Adele Anthony performs on an Antonio Stradivarius violin, crafted in 1728.
Chelsea Guo, piano
Twenty-year-old Chelsea Guo has already attracted international attention as a pianist and soprano of remarkable gifts. Her dual artistry is featured in her 2021 debut recording on the Orchid Classics label, “Chelsea Guo: Chopin in My Voice”, which includes beloved Chopin solo repertoire, along with two Chopin songs and one Rossini aria in which the artist accompanies herself. The inclusion of the Rossini aria is typical of many of the concert programs Chelsea offers, which include both piano and vocal works, enriching the opportunity for her audience to experience music in a broader context and displaying the influence that singers had on composers of their time. Gramophone Magazine included the recording in their Essential New Albums and Classical FM featured Chelsea for an entire week as a “Young Classical Star.” The album reached #7 on the Billboard Traditional Classical Chart and received five stars from BBC Music Magazine, which wrote: “Here is a rare talent.” In China, all of the major digital music platforms prominently displayed the recording on their home pages and Naxos China highlighted it among “The Best Albums of the Month”.

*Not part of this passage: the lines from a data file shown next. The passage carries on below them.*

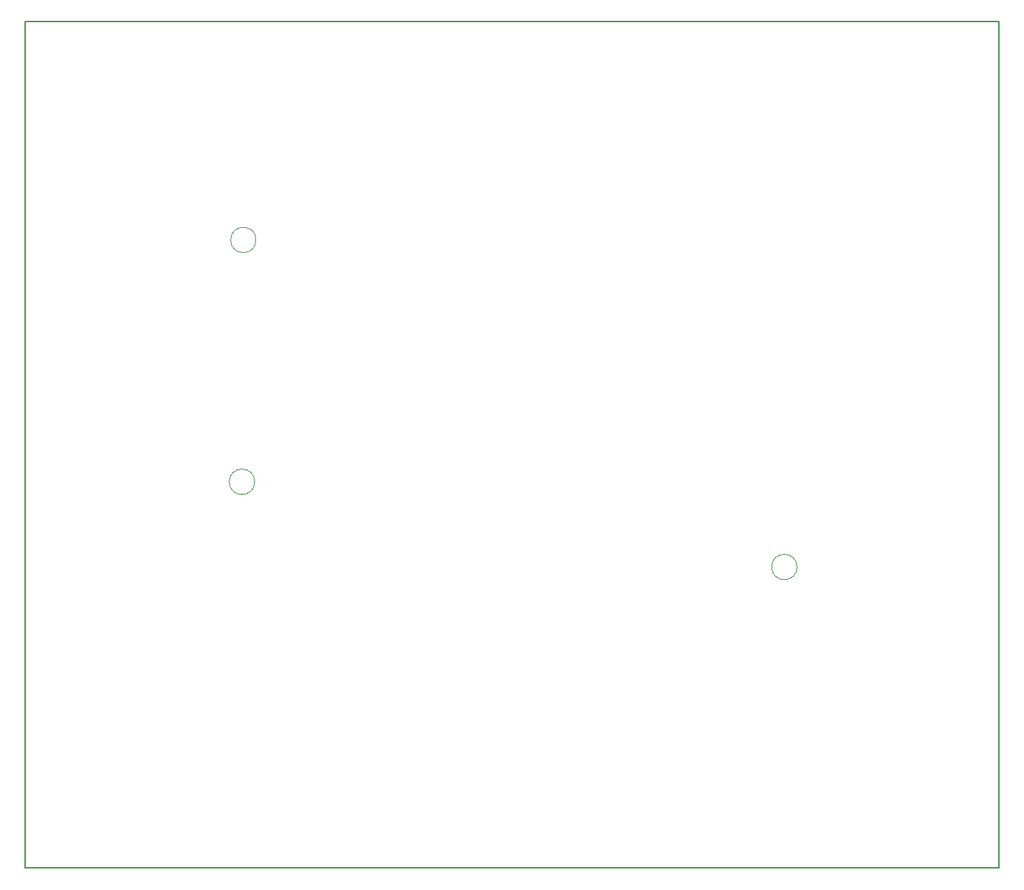
<source format=gbr>
%TF.GenerationSoftware,KiCad,Pcbnew,(6.0.5)*%
%TF.CreationDate,2022-09-04T18:06:33+09:00*%
%TF.ProjectId,LAST SHUTDOWN,4c415354-2053-4485-9554-444f574e2e6b,rev?*%
%TF.SameCoordinates,Original*%
%TF.FileFunction,Profile,NP*%
%FSLAX46Y46*%
G04 Gerber Fmt 4.6, Leading zero omitted, Abs format (unit mm)*
G04 Created by KiCad (PCBNEW (6.0.5)) date 2022-09-04 18:06:33*
%MOMM*%
%LPD*%
G01*
G04 APERTURE LIST*
%TA.AperFunction,Profile*%
%ADD10C,0.100000*%
%TD*%
%TA.AperFunction,Profile*%
%ADD11C,0.200000*%
%TD*%
G04 APERTURE END LIST*
D10*
X81415000Y-93440000D02*
G75*
G03*
X81415000Y-93440000I-1500000J0D01*
G01*
D11*
X54164000Y-67640000D02*
X169164000Y-67640000D01*
X169164000Y-67640000D02*
X169164000Y-167640000D01*
X169164000Y-167640000D02*
X54164000Y-167640000D01*
X54164000Y-167640000D02*
X54164000Y-67640000D01*
D10*
X145288000Y-132080000D02*
G75*
G03*
X145288000Y-132080000I-1500000J0D01*
G01*
X81256000Y-122015000D02*
G75*
G03*
X81256000Y-122015000I-1500000J0D01*
G01*
M02*

</source>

Chelsea’s 2021-22 season includes her German debut at the Moritzburg Festival as both pianist and soprano, and appearances in both capacities with the Stamford Symphony and Michael Stern in their season opening gala, as well as an hour long return visit to radio station WQXR’s Young Artist Showcase. She also performs with the New Jersey Symphony, and the Oregon Mozart Players and Kelly Kuo in the closing concert of their 40th anniversary season. After having won a top prize in the 2020 National Chopin Piano Competition in Miami, she performs recitals in Florida for the Chopin Foundation of the United States, the Miami International Piano Festival, and the Grand Piano Series in Naples.

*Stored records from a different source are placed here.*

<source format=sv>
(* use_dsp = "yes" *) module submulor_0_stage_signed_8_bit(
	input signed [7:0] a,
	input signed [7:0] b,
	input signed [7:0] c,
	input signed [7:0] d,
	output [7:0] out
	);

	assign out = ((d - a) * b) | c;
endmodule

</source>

Chelsea’s solo piano performances have taken her to Carnegie Hall and London’s Wigmore Hall, as well as prominent venues throughout the United States, England, Austria, France, Poland, Italy, China, Japan and Canada. A guest artist of the Leeds Inaugural Piano Festival, she was also featured in Europe in solo recitals presented by the Mozarteum Summer Series in Salzburg, and in China, in a six-concert tour under the auspices of the Shenzhen Piano Music Festival. Her orchestral appearances have included the Ft. Worth Symphony, under the baton of Maestro Barry Douglas, and the Torun Symphony Orchestra in Poland. Chelsea was honored to be a Young Scholar of the Lang Lang Foundation, a young artist of the Artemisia Akademie at Yale, and a recipient of the US Chopin Foundation scholarships for four consecutive years.
Chelsea’s passion for piano was mirrored by her love of singing from an early age. Having debuted as a pianist with the Tianjin Symphony Orchestra at age nine, she returned in 2018 as vocal soloist under the baton of Maestro Muhai Tang. She has been recognized for her vocal gifts as a 2019 National YoungArts winner, the first prize winner in the 2019 Schmidt Voice Competition, and recipient of scholarships from the George London and Gerda Lissner foundations.
Chelsea graduated with honors from the Juilliard School’s Pre-College as a double major in piano and classical voice. She is currently pursuing a Bachelor of Music in piano at Juilliard College under the tutelage of Hung-Kuan Chen and continuing her vocal studies with Lorraine Nubar and Jason Ferrante.